**Dataset content:**

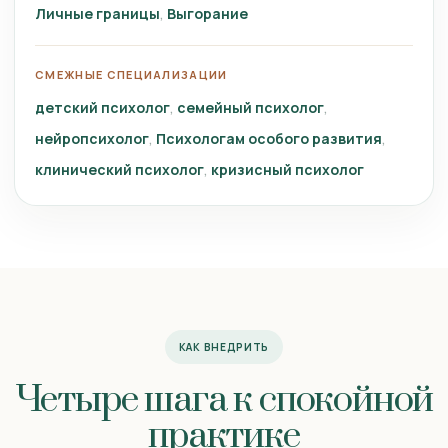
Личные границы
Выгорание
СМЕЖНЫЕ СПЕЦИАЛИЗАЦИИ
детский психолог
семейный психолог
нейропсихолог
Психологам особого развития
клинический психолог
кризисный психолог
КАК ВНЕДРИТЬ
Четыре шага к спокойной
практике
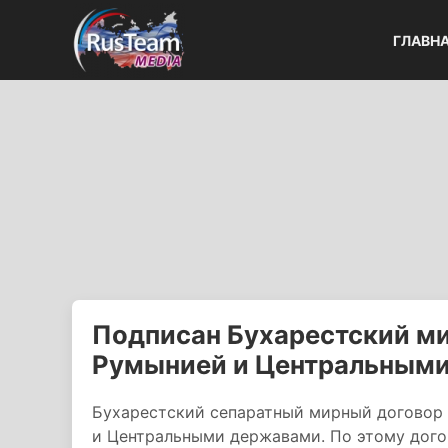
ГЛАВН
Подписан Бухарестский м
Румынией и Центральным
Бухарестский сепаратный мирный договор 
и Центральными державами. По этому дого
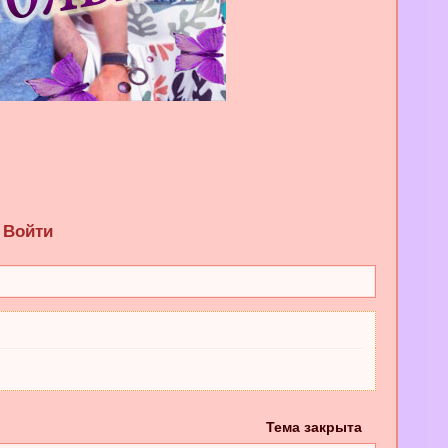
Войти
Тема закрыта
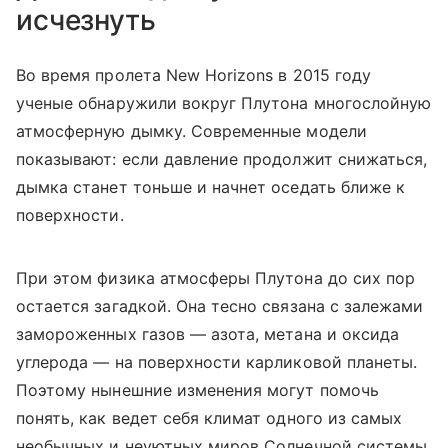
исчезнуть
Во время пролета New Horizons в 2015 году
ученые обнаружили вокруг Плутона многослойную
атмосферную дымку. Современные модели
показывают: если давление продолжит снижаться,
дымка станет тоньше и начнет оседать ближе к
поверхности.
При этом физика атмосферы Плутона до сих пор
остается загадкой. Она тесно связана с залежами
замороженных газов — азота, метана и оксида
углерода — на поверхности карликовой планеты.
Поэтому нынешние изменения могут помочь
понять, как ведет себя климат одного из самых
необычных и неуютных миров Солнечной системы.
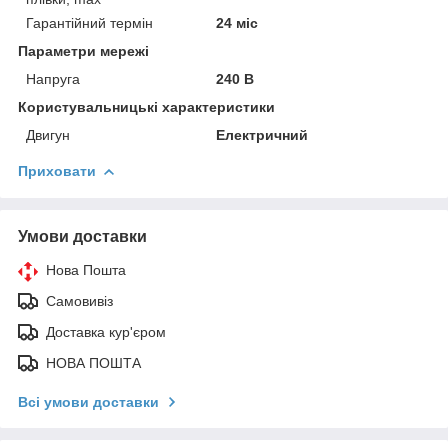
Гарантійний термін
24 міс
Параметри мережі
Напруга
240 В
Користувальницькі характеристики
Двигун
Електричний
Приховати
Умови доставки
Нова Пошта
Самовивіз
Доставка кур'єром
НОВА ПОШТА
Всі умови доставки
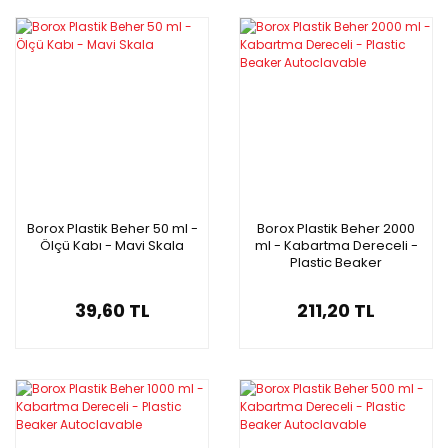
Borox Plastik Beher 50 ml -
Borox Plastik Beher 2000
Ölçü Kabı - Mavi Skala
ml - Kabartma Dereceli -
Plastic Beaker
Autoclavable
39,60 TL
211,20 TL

--

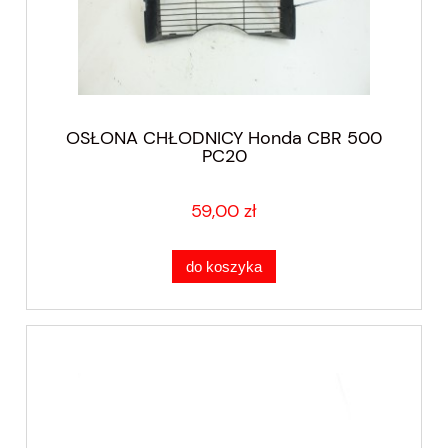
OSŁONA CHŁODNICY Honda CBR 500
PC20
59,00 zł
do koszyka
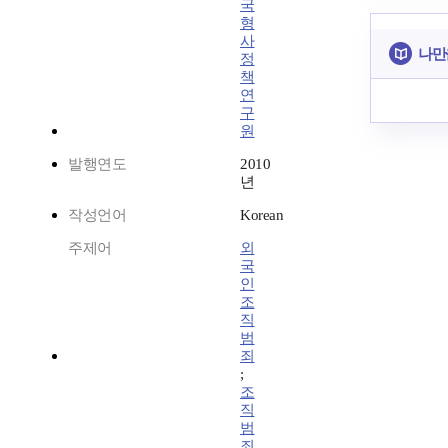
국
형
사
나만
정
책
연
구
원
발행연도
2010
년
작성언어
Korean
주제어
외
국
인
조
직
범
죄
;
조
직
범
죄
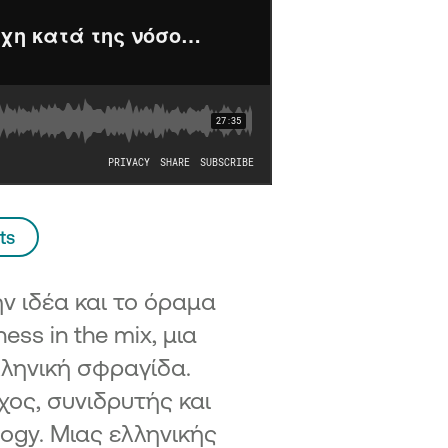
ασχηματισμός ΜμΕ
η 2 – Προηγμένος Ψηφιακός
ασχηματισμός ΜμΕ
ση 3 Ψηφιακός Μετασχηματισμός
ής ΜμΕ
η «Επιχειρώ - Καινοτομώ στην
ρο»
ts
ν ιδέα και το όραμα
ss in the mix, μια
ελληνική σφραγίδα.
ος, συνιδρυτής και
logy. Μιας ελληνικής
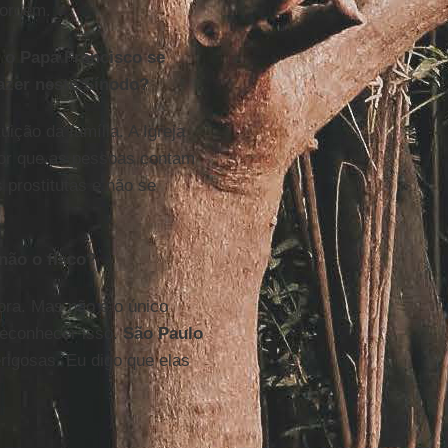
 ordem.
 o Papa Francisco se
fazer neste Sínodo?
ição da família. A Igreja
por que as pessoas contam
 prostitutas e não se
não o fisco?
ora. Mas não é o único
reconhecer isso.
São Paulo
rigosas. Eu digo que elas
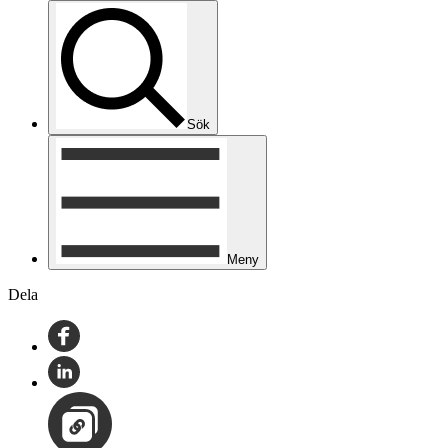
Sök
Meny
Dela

**What you should do:**
Out of the records above, pull the lines that include the word "Плутона".

**Solved exercise:**
ученые обнаружили вокруг Плутона многослойную
При этом физика атмосферы Плутона до сих пор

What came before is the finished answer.